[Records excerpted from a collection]
=====
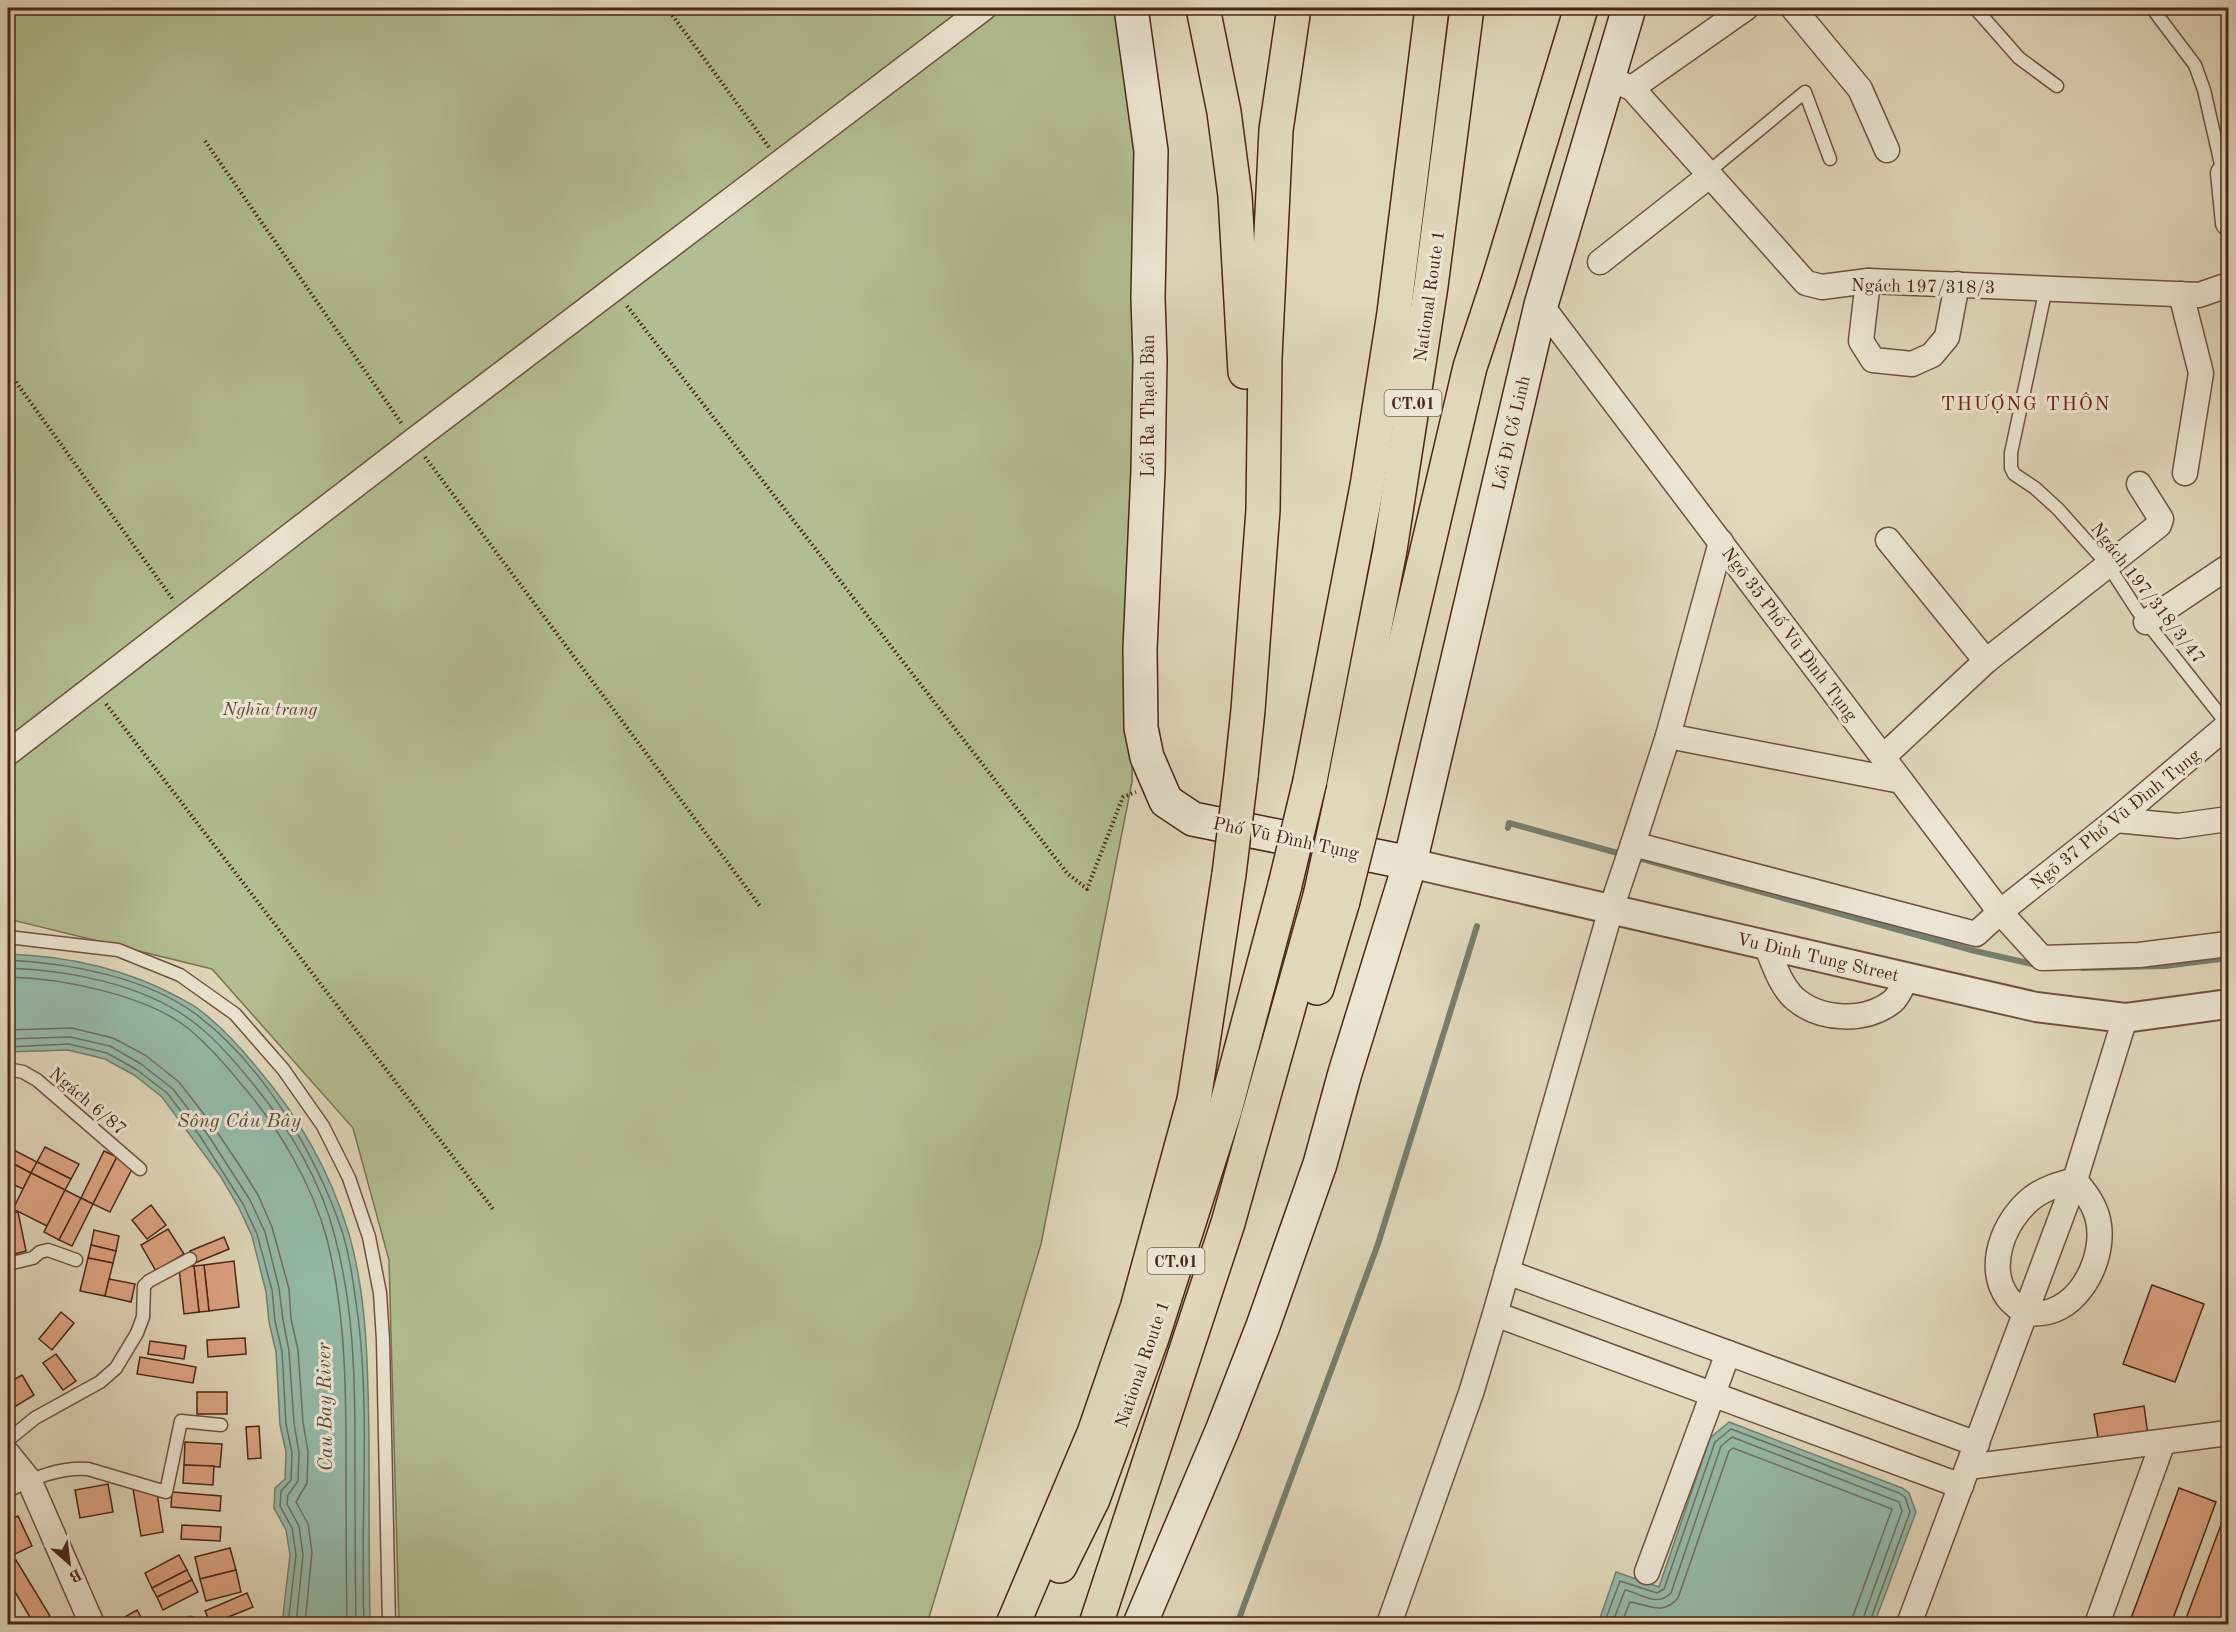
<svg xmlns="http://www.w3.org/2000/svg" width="2236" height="1632" font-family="'Old Standard TT',serif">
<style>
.green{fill:#b2be91;stroke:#7e7254;stroke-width:1.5}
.water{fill:#95baaa;stroke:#777f70;stroke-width:1.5}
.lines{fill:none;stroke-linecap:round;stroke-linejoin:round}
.shore{stroke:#707061;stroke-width:1.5}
.stream{stroke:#777f70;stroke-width:6}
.building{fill:#e0a484;stroke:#4a2618;stroke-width:1.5}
.service-casing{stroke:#705241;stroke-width:15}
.minor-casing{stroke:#705241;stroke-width:27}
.tertiary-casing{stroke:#705241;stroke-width:32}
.secondary-casing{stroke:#4a2618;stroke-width:36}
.motorway-casing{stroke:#4a2618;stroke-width:36}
.path{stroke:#4a2618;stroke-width:4;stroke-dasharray:1.5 3;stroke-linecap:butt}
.service{stroke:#ece5d3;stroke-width:12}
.minor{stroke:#ece5d3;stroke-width:24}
.tertiary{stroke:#ece5d3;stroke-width:28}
.secondary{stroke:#ece5d3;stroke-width:33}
.motorway{stroke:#e1d7bb;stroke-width:33}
.motorway-bridge-casing{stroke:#4a2618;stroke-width:36;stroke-linecap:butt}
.motorway-bridge{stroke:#e1d7bb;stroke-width:33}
.labels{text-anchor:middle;stroke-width:6;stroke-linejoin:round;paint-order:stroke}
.shield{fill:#ece5d3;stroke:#7b5f50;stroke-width:1.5}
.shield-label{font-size:16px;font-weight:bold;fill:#4a2618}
.street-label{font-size:18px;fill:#4a2618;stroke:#ece5d3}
.park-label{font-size:18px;font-style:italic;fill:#5f4430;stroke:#ece5d3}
.neighbourhood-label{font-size:20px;letter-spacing:1.5px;fill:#7a1f14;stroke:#ece5d3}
.water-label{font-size:20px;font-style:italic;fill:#5d4b3c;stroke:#ece5d3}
</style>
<rect width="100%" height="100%" fill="#e1d7bb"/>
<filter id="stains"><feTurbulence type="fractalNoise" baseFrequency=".00333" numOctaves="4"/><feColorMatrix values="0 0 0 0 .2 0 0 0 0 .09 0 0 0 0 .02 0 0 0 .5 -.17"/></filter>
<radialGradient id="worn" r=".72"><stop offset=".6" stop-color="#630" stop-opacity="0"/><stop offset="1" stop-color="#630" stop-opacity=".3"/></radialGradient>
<!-- green -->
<polygon class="green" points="8,8 1126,8 1136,147 1132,782 1041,1244 927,1624 399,1624 389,1260 353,1128 212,969 8,919"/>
<!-- water -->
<g class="water">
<path d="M8 954C66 956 126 969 178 997 185 1001 194 1005 201 1011 223 1028 241 1048 258 1069 298 1116 330 1172 348 1231 368 1297 368 1374 369 1443 369 1503 369 1564 370 1624H282L290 1555 286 1530 274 1508 275 1488 285 1479 286 1452 280 1425 276 1352 269 1322 266 1292 252 1236 238 1206 221 1177 162 1097 134 1075 105 1059 68 1050 8 1052Z"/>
<polygon points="1729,1422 1902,1488 1909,1493 1916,1512 1874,1624 1598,1624 1616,1572 1659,1587 1710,1438"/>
</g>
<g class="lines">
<!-- shore -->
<g class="shore">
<path d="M8 960C68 963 147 977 197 1015 263 1065 316 1154 342 1231 351 1260 355 1295 359 1325 370 1423 360 1525 364 1624"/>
<path d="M8 968C68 970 143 984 192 1021 214 1037 232 1058 249 1079 287 1124 321 1180 335 1237 353 1304 355 1374 355 1443 355 1504 355 1564 356 1624"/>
<path d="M8 977C61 978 147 995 189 1029 209 1046 226 1065 242 1085 279 1128 312 1184 327 1239 344 1307 346 1377 346 1447 346 1506 346 1565 347 1624"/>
<polyline points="8,1030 72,1028 113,1038 145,1055 179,1082 213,1126 240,1166 258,1195 272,1227 289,1289 291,1319 298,1350 303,1422 308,1452 307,1483 296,1502 308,1524 312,1552 305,1624"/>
<polyline points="8,1039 70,1037 110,1046 141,1064 173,1089 206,1132 250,1200 265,1232 279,1288 283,1320 289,1351 294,1423 299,1453 298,1481 288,1495 287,1504 299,1526 303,1555 296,1624"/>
<polyline points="8,1047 69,1044 107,1053 137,1070 167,1093 200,1136 243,1204 257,1234 272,1290 275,1321 282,1351 286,1424 292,1453 291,1480 281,1491 280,1506 292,1528 296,1555 288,1624"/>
<polyline points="1604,1624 1620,1581 1657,1593 1664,1589 1715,1442 1731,1429 1899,1493 1905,1497 1910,1512 1869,1624"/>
<path d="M1612 1624 1625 1590C1640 1593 1657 1608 1671 1593L1721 1446 1732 1437 1899 1502 1902 1511 1861 1624"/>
<path d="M1621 1624 1630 1602C1649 1605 1663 1616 1678 1598L1729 1451 1733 1448 1892 1509 1853 1616 1852 1624"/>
</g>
<!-- stream -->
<g class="stream">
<polyline points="1508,828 1509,823 1625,855"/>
<polyline points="1635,857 1975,951 2037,965"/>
<polyline points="2083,968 2165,966 2228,958"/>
<polyline points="1237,1624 1378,1244 1477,926"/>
</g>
</g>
<!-- building -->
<g class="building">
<polygon points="8,1147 37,1162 31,1173 8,1161"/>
<polygon points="45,1147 79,1164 71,1179 37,1162"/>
<polygon points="104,1151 117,1157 93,1204 81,1198"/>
<polygon points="117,1157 134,1165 110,1212 93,1204"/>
<polygon points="8,1161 31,1173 23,1189 8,1182"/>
<polygon points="37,1162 71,1179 65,1190 31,1173"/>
<polygon points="31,1173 65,1190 47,1226 13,1209"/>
<polygon points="65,1190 81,1198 59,1240 44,1232"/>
<polygon points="81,1198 93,1204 72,1246 59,1240"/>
<polygon points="151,1205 166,1225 147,1239 132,1220"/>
<polygon points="18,1212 26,1251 11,1255 8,1239 8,1214"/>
<polygon points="168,1229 184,1254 156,1271 141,1245"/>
<polygon points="94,1230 119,1236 116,1251 91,1245"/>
<polygon points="224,1237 229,1249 195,1263 190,1251"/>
<polygon points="91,1245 116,1251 113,1263 88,1258"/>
<polygon points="88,1258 113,1263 105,1296 80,1291"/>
<polygon points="234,1261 239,1307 209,1311 204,1265"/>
<polygon points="204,1265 209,1311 199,1312 194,1266"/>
<polygon points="194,1266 199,1312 184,1314 179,1268"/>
<polygon points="109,1279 135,1284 131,1302 105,1296"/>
<polygon points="2152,1285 2204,1304 2175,1382 2123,1364"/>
<polygon points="61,1312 74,1323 52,1350 39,1339"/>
<polygon points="245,1338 246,1354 208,1357 207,1340"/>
<polygon points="150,1341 186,1346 184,1359 148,1354"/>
<polygon points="56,1354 76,1381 63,1390 43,1363"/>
<polygon points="140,1357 196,1367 193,1383 137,1374"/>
<polygon points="22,1375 34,1395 8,1411 8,1383"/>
<rect x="197" y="1392" width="30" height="22"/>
<polygon points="2144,1406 2148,1435 2099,1443 2094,1414"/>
<polygon points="259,1426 261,1458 248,1459 246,1427"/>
<polygon points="185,1442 222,1444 220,1467 184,1465"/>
<polygon points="184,1465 214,1466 213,1485 183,1483"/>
<polygon points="108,1484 113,1512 80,1518 75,1490"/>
<polygon points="2179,1488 2216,1502 2171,1624 2129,1624"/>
<polygon points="133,1489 157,1493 163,1532 141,1536"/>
<polygon points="172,1492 221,1496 220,1511 171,1507"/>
<polygon points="2228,1506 2227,1624 2184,1624"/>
<polygon points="18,1516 32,1546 11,1556 8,1548 8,1521"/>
<polygon points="182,1525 221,1527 220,1541 181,1539"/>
<polygon points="230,1548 236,1570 200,1579 195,1557"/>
<polygon points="179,1555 187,1570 152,1588 145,1573"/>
<polygon points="16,1560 50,1616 37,1624 34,1624 8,1580 8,1566"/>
<polygon points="187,1570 192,1580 157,1597 152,1588"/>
<polygon points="236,1570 241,1592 206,1601 200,1579"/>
<polygon points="192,1580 198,1592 163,1610 157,1597"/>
<polygon points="247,1593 253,1607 211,1624 205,1611"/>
<polygon points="137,1610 145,1624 127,1624 123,1618"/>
</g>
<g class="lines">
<defs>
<g id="service">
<polyline points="1975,8 2019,58 2057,86"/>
<polyline points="2152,8 2195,65 2204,90 2223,173 2227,171"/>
<polyline points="1707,173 1805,92 1830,159"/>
<polyline points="2046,288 2011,453 2011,468 2014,474 2035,488 2058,509 2108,565 2137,610 2228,725"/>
<polyline points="8,937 118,950 180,975 235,1014 283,1069 323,1126 349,1178 369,1237 380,1293 383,1340 389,1624"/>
<polyline points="8,1069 23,1072 37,1080 140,1169"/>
<polyline points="8,1264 33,1258 40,1252 48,1250 76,1260"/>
<polyline points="8,1440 35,1418 100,1382 116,1368 137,1333 143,1317 144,1286 149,1281 190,1259"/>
<path d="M8 1491C33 1478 60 1467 88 1469L166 1492 181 1421 221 1425"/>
<polyline points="187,1624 190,1623 191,1624"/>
</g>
<g id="minor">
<polyline points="1793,8 1860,89 1887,150"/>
<polyline points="1609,79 1632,88 1806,283 1822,287 1868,281 2199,295 2228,285"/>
<polyline points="1632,88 1746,8"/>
<polyline points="2223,173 2228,223"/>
<polyline points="1600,262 1709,176"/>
<polyline points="1868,281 1861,341 1873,360 1912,364 1932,355 1947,337 1957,284"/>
<polyline points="2181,294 2201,373 2185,473"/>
<polyline points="1541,305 2000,912 2042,958 2139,955 2228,944"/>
<polyline points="1888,540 1986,661 2159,525 2161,519 2139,484"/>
<polyline points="1721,542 1668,736 1633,844 1976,934 2000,912 2116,820 2228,725"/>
<polyline points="2146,622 2228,567"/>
<polyline points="1668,736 1901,781"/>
<polyline points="8,753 413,441 984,8"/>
<polyline points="1883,757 1986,661"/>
<polyline points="2116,820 2178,826 2228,819"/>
<path d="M1766 945C1773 962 1780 985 1794 998 1820 1021 1866 1023 1893 1001 1899 996 1903 984 1907 977"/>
<path d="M2075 1180C2084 1191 2093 1202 2097 1216 2107 1249 2087 1297 2054 1310 2046 1314 2035 1313 2026 1314 2020 1309 2013 1304 2008 1298 1985 1267 2004 1220 2032 1198 2045 1188 2060 1184 2075 1180Z"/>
<polyline points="1507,1272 1977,1444"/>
<polyline points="1495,1314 1961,1486"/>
<polyline points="8,1454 29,1480 92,1624"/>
<polyline points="1968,1467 2228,1433"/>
<polyline points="1647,1572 1728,1353"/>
<polyline points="1389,1624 1471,1393 1495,1314 1611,909 1633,844"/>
<polyline points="1909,1624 2075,1180 2125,1018"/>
<polyline points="2097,1624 2163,1442"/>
</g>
<polyline id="tertiary" points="1410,863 2036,1007 2125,1018 2228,1004"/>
<g id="secondary">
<polyline points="1131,8 1151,151 1148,298 1150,360 1148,471 1140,649 1141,728 1147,757 1166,801 1193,819 1410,863"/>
<polyline points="1140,1624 1222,1431 1263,1326 1320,1164 1345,1073 1410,863 1541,305 1629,8"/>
</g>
<g id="motorway">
<polyline points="1203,8 1224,112 1235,196 1245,372"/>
<polyline points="1241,776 1248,710 1263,510 1265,358 1276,130 1294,8"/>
<polyline points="1310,781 1367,486 1394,313 1432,8"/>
<polyline points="1342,795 1390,550 1431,286 1467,8"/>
<polyline points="1368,801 1470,367 1499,279 1581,8"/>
<polyline points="1317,988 1343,901"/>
<polyline points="1060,1566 1093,1499 1152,1338 1225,1110 1285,885"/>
<polyline points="1013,1624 1094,1433 1137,1308 1194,1100 1229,874"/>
<polyline points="1096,1624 1228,1223 1320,896"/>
</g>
</defs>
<!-- service casing -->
<use href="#service" class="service-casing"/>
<!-- minor casing -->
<use href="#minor" class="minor-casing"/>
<!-- tertiary casing -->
<use href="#tertiary" class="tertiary-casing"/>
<!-- secondary casing -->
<use href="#secondary" class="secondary-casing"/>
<!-- motorway casing -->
<use href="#motorway" class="motorway-casing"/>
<!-- path -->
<g class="path">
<polyline points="667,8 769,147"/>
<polyline points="205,141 402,424"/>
<polyline points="627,306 1067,873 1087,889 1123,797 1136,792"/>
<polyline points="8,371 174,601"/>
<polyline points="425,457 760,906"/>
<polyline points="106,704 493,1209"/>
</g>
<!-- service -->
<use href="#service" class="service"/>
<!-- minor -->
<use href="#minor" class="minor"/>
<!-- tertiary -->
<use href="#tertiary" class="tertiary"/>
<!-- secondary -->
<use href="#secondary" class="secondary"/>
<!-- motorway -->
<use href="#motorway" class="motorway"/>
<defs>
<g id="motorway-bridge">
<polyline points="1229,874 1241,776"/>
<polyline points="1285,885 1310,781"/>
<polyline points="1320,896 1342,795"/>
<polyline points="1343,901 1368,801"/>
</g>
</defs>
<!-- motorway-bridge casing -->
<use href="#motorway-bridge" class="motorway-bridge-casing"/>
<!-- motorway-bridge -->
<use href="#motorway-bridge" class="motorway-bridge"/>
</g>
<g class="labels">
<!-- shield labels -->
<g class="shield">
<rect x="1384.5" y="390" width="57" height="26" rx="4.5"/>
<rect x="1147.5" y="1248" width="57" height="26" rx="4.5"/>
</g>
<g class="shield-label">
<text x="1413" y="409">CT.01</text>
<text x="1176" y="1267">CT.01</text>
</g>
<!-- street labels -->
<g class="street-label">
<text transform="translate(1923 286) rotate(1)" y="6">Ngách 197/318/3</text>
<text transform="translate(1429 296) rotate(-82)" y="6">National Route 1</text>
<text transform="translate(1148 406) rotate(-90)" y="6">Lối Ra Thạch Bàn</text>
<text transform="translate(1511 433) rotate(-77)" y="6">Lối Đi Cổ Linh</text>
<text transform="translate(2148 593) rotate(52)" y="6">Ngách 197/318/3/47</text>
<text transform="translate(1790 634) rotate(53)" y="6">Ngõ 35 Phố Vũ Đình Tụng</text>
<text transform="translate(2115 819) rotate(-39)" y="6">Ngõ 37 Phố Vũ Đình Tụng</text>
<text transform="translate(1286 838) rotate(12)" y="6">Phố Vũ Đình Tụng</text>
<text transform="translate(1818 957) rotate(13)" y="6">Vu Dinh Tung Street</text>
<text transform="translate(88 1101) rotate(40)" y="6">Ngách 6/87</text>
<text transform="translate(1142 1364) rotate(-71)" y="6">National Route 1</text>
</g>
<!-- park labels -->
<g class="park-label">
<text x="270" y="715">Nghĩa trang</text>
</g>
<!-- neighbourhood labels -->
<g class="neighbourhood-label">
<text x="2026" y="410">THƯỢNG THÔN</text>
</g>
<!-- water labels -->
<g class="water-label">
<text x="239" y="1127">Sông Cầu Bây</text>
<text transform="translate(324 1407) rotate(-91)" y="7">Cau Bay River</text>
</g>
</g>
<!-- margin -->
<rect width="2236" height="1632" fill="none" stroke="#e1d7bb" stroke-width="30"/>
<rect x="9" y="9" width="2218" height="1614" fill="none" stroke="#4a2618" stroke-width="3"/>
<rect x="15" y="15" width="2206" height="1602" fill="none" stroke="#4a2618" stroke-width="1.5"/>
<!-- north arrow -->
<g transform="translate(69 1563) rotate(152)" stroke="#ece5d3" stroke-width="4.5" paint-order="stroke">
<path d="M0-4.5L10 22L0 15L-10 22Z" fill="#4a2618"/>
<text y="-9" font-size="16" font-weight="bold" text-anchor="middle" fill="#4a2618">B</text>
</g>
<rect width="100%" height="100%" filter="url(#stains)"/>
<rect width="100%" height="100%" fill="url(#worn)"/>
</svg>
=====
▶ **Exercise requirements**: Count every line in the preceding entries where the string "worn" appears, then state only the total.

▶ **Solution to the exercise**: 2